**Dataset extract**:

---*---

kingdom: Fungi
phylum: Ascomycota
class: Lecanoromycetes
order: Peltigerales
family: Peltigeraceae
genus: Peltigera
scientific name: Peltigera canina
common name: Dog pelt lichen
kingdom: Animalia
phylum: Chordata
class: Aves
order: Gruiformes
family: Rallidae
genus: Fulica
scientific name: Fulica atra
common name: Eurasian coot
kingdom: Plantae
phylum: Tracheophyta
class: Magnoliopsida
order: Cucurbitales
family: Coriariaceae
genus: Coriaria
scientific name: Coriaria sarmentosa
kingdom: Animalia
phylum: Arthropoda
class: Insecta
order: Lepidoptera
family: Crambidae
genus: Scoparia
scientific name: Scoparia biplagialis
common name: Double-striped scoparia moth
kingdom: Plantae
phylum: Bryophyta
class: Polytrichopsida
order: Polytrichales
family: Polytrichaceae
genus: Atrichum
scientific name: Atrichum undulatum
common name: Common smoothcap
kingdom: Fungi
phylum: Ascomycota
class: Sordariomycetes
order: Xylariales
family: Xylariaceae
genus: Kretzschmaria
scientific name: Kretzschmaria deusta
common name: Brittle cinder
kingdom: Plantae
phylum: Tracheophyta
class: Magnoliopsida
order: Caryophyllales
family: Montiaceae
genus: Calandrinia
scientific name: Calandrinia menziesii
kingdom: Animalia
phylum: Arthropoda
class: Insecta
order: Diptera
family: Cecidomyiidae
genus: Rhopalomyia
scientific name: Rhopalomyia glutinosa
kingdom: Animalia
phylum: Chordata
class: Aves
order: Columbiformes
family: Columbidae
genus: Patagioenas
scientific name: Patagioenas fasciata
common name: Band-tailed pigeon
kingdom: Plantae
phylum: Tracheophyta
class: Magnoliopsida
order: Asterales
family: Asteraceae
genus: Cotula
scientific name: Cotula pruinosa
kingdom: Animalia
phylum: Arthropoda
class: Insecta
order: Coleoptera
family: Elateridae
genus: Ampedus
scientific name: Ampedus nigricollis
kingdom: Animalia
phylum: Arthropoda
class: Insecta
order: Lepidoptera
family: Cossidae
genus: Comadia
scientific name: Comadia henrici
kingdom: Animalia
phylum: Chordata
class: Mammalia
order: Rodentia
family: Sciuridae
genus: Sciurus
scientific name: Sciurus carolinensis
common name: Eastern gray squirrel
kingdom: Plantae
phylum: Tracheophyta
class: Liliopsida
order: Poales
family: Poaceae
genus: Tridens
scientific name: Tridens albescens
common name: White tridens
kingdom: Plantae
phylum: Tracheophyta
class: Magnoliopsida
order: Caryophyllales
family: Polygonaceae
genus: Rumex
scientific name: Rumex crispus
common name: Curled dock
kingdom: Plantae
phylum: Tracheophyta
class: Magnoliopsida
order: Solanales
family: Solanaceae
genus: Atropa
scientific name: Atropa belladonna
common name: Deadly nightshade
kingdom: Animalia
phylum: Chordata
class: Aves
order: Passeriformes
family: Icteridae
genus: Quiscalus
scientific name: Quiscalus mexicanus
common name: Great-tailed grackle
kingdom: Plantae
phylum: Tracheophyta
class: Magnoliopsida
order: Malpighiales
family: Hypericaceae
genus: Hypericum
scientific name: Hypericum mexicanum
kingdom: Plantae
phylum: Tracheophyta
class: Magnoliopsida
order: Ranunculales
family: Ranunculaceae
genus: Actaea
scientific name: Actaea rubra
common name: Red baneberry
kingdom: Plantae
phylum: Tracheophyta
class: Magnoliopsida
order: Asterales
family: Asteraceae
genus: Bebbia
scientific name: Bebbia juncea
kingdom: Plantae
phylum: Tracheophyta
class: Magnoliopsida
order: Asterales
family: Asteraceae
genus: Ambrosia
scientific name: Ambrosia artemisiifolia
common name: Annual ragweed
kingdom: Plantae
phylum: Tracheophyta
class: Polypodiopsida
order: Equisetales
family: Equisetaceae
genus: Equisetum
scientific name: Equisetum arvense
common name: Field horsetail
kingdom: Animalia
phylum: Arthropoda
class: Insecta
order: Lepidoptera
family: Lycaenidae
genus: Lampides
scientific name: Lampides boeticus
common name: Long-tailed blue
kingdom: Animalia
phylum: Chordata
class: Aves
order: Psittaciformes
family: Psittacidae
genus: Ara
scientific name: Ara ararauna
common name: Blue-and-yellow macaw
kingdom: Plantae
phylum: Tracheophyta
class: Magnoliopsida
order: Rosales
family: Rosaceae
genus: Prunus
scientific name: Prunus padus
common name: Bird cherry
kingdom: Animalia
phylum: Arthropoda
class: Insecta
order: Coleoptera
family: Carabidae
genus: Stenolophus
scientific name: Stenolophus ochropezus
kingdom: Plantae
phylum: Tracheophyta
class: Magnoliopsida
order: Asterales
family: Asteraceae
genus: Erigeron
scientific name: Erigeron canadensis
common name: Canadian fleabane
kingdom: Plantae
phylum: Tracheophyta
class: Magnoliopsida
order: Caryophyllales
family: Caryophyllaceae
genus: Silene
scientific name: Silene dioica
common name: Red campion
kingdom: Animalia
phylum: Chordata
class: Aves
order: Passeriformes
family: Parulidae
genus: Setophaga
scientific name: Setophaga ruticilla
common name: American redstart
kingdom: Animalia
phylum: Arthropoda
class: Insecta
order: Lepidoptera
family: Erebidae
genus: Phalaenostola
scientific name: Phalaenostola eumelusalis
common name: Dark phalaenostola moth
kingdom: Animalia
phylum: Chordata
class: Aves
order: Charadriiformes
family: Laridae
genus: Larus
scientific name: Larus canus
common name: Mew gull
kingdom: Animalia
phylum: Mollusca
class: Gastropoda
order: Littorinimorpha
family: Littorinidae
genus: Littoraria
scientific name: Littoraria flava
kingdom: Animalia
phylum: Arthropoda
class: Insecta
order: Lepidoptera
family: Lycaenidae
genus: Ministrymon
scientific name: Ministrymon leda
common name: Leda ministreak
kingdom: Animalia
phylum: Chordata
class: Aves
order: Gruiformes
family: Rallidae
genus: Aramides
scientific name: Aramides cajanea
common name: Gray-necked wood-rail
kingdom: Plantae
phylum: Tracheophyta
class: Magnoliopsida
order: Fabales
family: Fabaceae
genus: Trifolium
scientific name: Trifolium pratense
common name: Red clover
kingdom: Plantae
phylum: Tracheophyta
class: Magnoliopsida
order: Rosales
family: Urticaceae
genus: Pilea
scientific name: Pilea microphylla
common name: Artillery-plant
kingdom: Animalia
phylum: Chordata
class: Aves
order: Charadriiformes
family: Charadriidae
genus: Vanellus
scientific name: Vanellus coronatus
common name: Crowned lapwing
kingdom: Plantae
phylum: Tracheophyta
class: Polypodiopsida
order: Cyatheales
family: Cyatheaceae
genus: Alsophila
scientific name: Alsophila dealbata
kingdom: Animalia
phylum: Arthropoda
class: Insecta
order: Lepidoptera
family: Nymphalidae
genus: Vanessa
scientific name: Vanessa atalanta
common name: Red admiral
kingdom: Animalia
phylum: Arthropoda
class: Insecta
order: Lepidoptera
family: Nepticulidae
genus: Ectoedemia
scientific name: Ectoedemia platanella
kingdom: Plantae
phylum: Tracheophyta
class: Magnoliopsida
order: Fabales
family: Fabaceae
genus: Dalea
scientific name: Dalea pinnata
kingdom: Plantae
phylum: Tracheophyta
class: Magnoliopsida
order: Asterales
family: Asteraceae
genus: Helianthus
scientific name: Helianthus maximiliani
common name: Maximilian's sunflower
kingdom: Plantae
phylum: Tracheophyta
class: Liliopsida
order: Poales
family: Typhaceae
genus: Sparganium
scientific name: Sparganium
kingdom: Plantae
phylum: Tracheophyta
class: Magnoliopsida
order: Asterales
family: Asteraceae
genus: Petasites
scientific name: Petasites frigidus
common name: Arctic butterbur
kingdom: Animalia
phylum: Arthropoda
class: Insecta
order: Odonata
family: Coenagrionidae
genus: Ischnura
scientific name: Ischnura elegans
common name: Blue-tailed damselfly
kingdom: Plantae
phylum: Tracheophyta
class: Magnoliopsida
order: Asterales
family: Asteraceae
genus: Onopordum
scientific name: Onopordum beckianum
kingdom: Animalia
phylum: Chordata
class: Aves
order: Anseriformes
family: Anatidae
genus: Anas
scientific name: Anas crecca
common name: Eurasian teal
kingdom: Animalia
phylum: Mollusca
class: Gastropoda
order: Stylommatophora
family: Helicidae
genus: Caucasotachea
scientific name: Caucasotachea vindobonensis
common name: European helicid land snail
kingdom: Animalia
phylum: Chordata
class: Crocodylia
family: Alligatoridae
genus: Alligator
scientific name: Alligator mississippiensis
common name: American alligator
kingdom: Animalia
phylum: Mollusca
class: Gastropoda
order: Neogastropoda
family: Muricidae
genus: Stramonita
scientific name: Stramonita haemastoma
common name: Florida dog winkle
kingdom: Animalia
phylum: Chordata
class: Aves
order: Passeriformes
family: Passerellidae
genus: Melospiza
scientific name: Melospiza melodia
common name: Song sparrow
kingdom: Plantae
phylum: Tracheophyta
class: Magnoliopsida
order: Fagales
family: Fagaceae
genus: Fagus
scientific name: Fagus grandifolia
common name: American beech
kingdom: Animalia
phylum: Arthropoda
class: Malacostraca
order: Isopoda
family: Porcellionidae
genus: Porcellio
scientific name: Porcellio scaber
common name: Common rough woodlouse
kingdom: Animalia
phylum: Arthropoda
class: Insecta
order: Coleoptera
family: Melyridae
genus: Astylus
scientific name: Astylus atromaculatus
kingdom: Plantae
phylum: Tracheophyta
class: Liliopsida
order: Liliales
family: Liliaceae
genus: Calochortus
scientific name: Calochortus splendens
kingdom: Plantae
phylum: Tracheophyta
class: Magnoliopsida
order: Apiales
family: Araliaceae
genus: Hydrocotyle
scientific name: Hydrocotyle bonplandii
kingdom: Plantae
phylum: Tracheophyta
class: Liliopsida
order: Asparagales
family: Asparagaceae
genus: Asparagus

---*---

**What this task involves**:
Reproduce the records above word for word, from the very first line through the line that contains "class: Mammalia", including that line.

**Solved problem**:
kingdom: Fungi
phylum: Ascomycota
class: Lecanoromycetes
order: Peltigerales
family: Peltigeraceae
genus: Peltigera
scientific name: Peltigera canina
common name: Dog pelt lichen
kingdom: Animalia
phylum: Chordata
class: Aves
order: Gruiformes
family: Rallidae
genus: Fulica
scientific name: Fulica atra
common name: Eurasian coot
kingdom: Plantae
phylum: Tracheophyta
class: Magnoliopsida
order: Cucurbitales
family: Coriariaceae
genus: Coriaria
scientific name: Coriaria sarmentosa
kingdom: Animalia
phylum: Arthropoda
class: Insecta
order: Lepidoptera
family: Crambidae
genus: Scoparia
scientific name: Scoparia biplagialis
common name: Double-striped scoparia moth
kingdom: Plantae
phylum: Bryophyta
class: Polytrichopsida
order: Polytrichales
family: Polytrichaceae
genus: Atrichum
scientific name: Atrichum undulatum
common name: Common smoothcap
kingdom: Fungi
phylum: Ascomycota
class: Sordariomycetes
order: Xylariales
family: Xylariaceae
genus: Kretzschmaria
scientific name: Kretzschmaria deusta
common name: Brittle cinder
kingdom: Plantae
phylum: Tracheophyta
class: Magnoliopsida
order: Caryophyllales
family: Montiaceae
genus: Calandrinia
scientific name: Calandrinia menziesii
kingdom: Animalia
phylum: Arthropoda
class: Insecta
order: Diptera
family: Cecidomyiidae
genus: Rhopalomyia
scientific name: Rhopalomyia glutinosa
kingdom: Animalia
phylum: Chordata
class: Aves
order: Columbiformes
family: Columbidae
genus: Patagioenas
scientific name: Patagioenas fasciata
common name: Band-tailed pigeon
kingdom: Plantae
phylum: Tracheophyta
class: Magnoliopsida
order: Asterales
family: Asteraceae
genus: Cotula
scientific name: Cotula pruinosa
kingdom: Animalia
phylum: Arthropoda
class: Insecta
order: Coleoptera
family: Elateridae
genus: Ampedus
scientific name: Ampedus nigricollis
kingdom: Animalia
phylum: Arthropoda
class: Insecta
order: Lepidoptera
family: Cossidae
genus: Comadia
scientific name: Comadia henrici
kingdom: Animalia
phylum: Chordata
class: Mammalia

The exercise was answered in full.